Welcome to The Trout Line Newsletter! This is our Tualatin Valley Trout Unlimited Chapter newsletter that will be coming out twice a month on the 1st and 3rd Mondays of the month.


Fly of the Month - WD40

Written by Mike Gentry

Before you ask - no, I have no idea how this fly got its name.  For all I know, it could have been that some old tier, being sufficiently “oiled” one evening, decided to play around with his vise and it just emerged.  Whatever its evolution, I’m just glad that I stumbled across it one year fishing in Montana.  The tailwater section of the Ruby River outside of Alder holds some noteworthy browns and rainbows, but after several hours of fishing and a dozen changes of flies, I admitted defeat and headed back to the lodge.  Over a glass of wine, I poured out my woes to a friend, only to have him smile, go over to the fly bins and retrieve a small speck.  Turns out it was his go-to for the conditions on the Ruby.  The next morning, a half-dozen memorable fish proved him right.  It’s simple to tie and has been in my arsenal ever since, on any waters where either insect is found.
Hook:                            Tiemco 100, size 16 to 24
Thread:                         Olive or olive brown 8/0
Tail and wing case:     Natural light bronze mallard
Abdomen:                    The working thread
Thorax:                         Muskrat fur
1.  Start the thread just behind the eye and wind to the start of the curve of the hook.

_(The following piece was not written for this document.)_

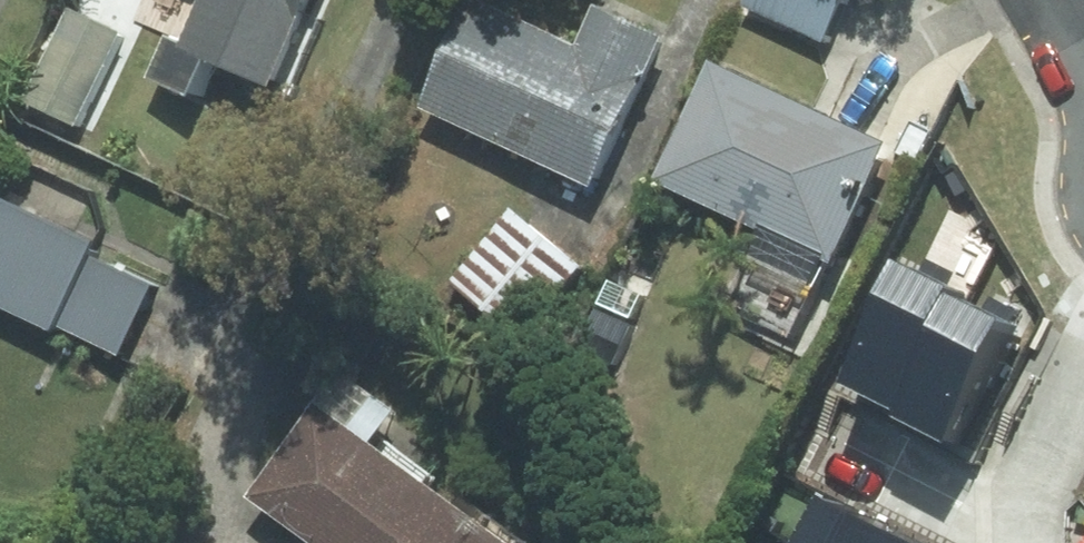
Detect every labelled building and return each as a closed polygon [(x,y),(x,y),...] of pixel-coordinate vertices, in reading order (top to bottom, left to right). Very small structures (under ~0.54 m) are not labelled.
[(179,45),(263,81),(299,0),(199,0),(179,45)] [(572,45),(475,0),(465,0),(417,101),(590,181),(658,36),(591,6),(572,45)] [(740,7),(819,41),(836,0),(743,0),(740,7)] [(72,126),(114,33),(66,11),(24,105),(72,126)] [(880,142),(706,62),(651,178),(825,259),(880,142)] [(47,329),(50,324),(82,254),(88,240),(0,200),(0,307),(47,329)] [(578,266),(508,209),(447,283),(517,340),(578,266)] [(117,355),(148,288),(82,254),(50,324),(117,355)] [(948,285),(895,260),(838,381),(891,406),(944,294),(948,285)] [(998,319),(944,294),(891,406),(887,414),(941,439),(998,319)] [(244,495),(311,542),(423,542),(451,504),(312,403),(244,495)] [(848,493),(821,542),(944,542),(848,493)] [(423,542),(507,542),(451,504),(423,542)]
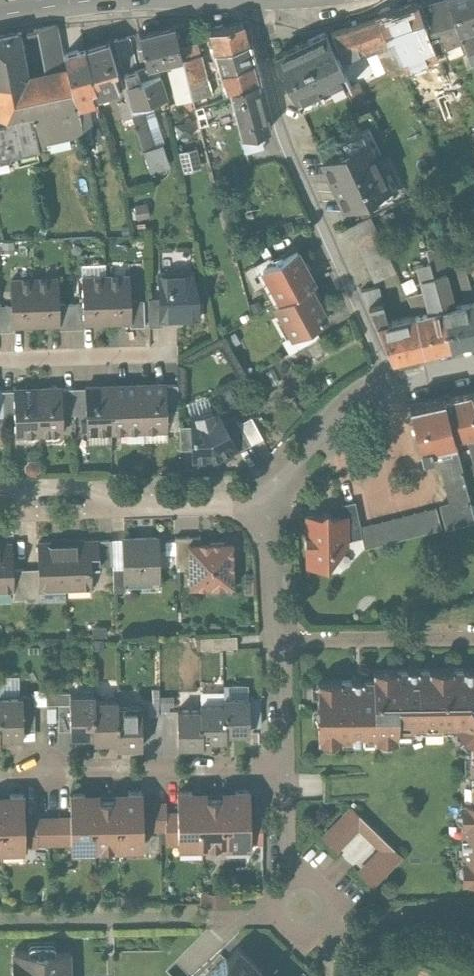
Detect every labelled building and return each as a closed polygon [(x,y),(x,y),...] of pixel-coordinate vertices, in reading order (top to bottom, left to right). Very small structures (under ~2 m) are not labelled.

2.  At that point, tie in a small clump (half a dozen splines or so) of mallard to create a tail about as long as from there to the eye. The splines should be long enough so that the forward ends stick out past the eye half an inch or more.

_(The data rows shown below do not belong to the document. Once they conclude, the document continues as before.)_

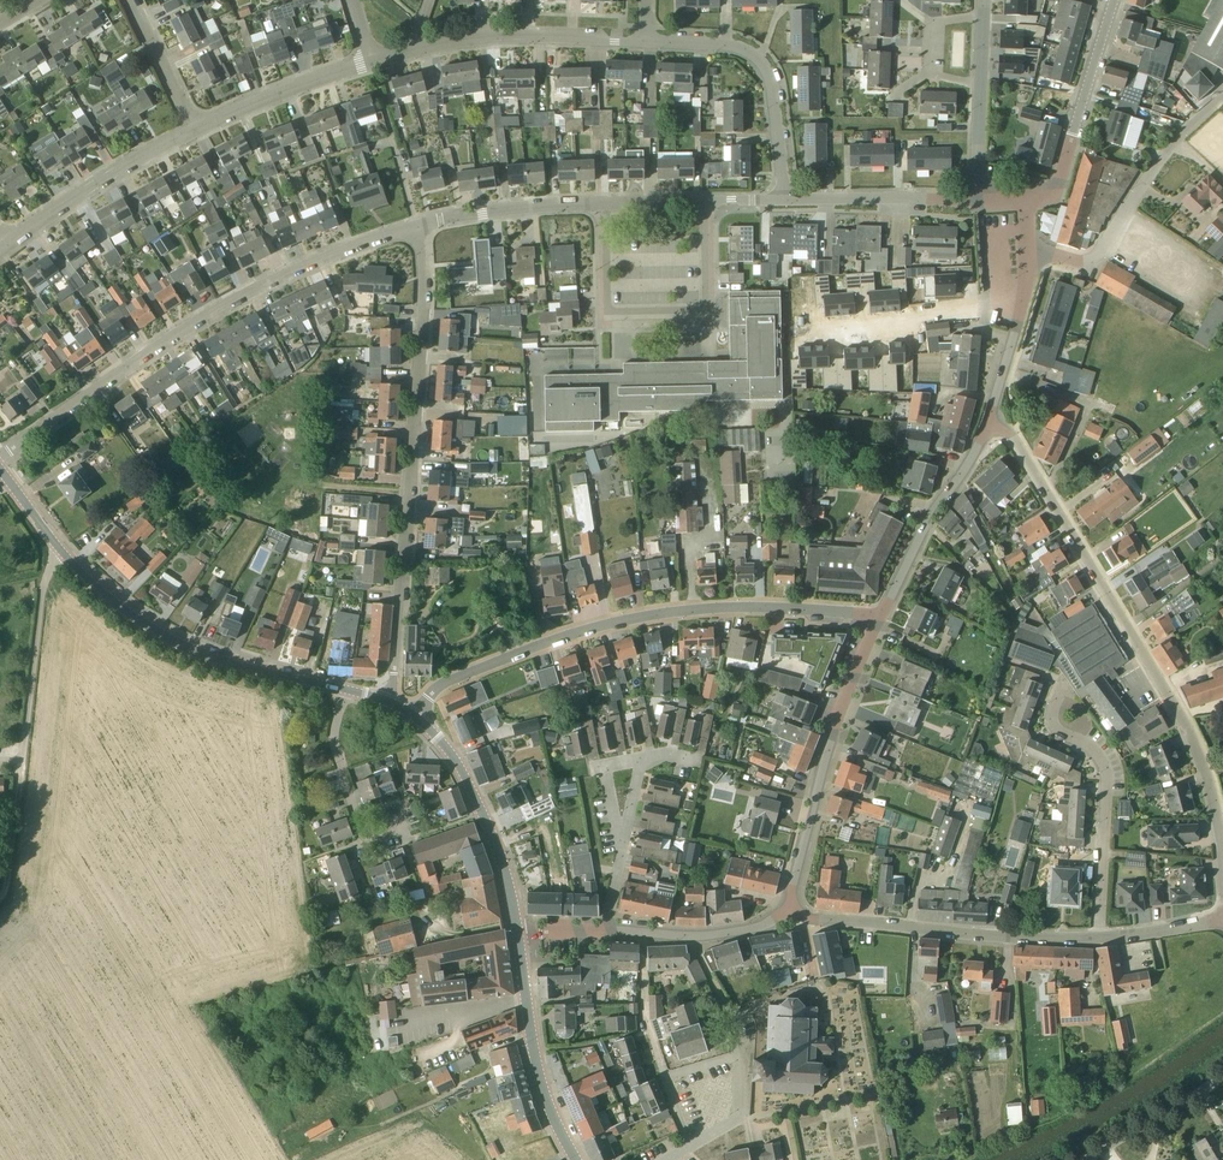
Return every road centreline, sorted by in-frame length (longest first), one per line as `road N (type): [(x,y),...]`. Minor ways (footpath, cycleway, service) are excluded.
road 1 (residential): [(1222,866),(1210,781),(1185,723),(1009,435),(982,421)]
road 2 (residential): [(387,704),(396,675),(425,279),(413,227)]
road 3 (residential): [(412,714),(447,684),(523,649),(628,619),(707,613),(869,622)]
road 4 (residential): [(0,457),(209,311),(413,227)]
road 5 (residential): [(3,876),(39,593),(60,545)]
road 6 (tertiary): [(340,690),(227,663),(150,625),(104,594),(60,545)]
road 7 (residential): [(1099,938),(987,940),(797,922),(783,909)]
road 8 (residential): [(706,201),(706,310),(607,311),(603,204)]
road 9 (tertiary): [(783,909),(869,622)]
road 10 (residential): [(1099,938),(1107,778),(1099,756),(1050,722),(1064,682)]
road 11 (residential): [(373,59),(503,37),(646,42)]
road 12 (residential): [(1030,255),(1070,263),(1096,255),(1154,165),(1222,98)]
road 13 (residential): [(646,42),(724,54),(763,83),(771,104),(772,202)]
road 14 (tertiary): [(517,929),(471,793),(436,736),(412,714)]
road 15 (tertiary): [(576,1159),(542,1086),(517,929)]
road 16 (residential): [(791,332),(911,323),(917,312),(985,302),(1017,305)]
road 17 (tertiary): [(869,622),(931,503),(964,468),(982,421)]
road 18 (tertiary): [(1028,199),(1051,190),(1115,0)]
road 19 (residential): [(4,243),(197,127)]
road 20 (residential): [(976,197),(772,202)]
road 21 (residential): [(413,227),(483,212),(603,204)]
road 22 (residential): [(197,127),(373,59)]
road 23 (residential): [(394,823),(359,824),(328,741),(340,690)]
road 24 (residential): [(1078,1159),(1222,1075)]
road 25 (residential): [(980,84),(930,72),(931,22),(983,15)]
road 26 (residential): [(665,1078),(641,1010),(643,934)]
road 27 (tertiary): [(643,934),(725,933),(783,909)]
road 28 (residential): [(197,127),(132,0)]
road 29 (residential): [(1222,917),(1099,938)]
road 30 (tertiary): [(982,421),(1017,305)]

3.   Keeping the splines on top of the hook, wind the thread compactly (no gaps between the thread wraps) to about halfway to the front of the eye, then compactly back to the tie-in point and again back to the halfway point.

4.  Bend the splines up and back over the rear of the hook to keep them out of the way.

5.  Dub in a ball of muskrat fur to make a prominent roundish thorax, tapering to just shy of the back of the eye.

6.  Gently pull the mallard splines over the top of the thorax and down to the back of the eye, and tie off and clip. 

7.  Finish the head and seal with a tiny drop of head cement, being sure to run something (I use a tiny hackle piece) through the eye to clear any cement before it dries.
This pattern works for both Baetis (best:  size 18-20) and midges (best:  size 20-24).  I fish it emerger-style in the film for either, or a few inches below a dry for a Baetis.  Try it – you’ll like it!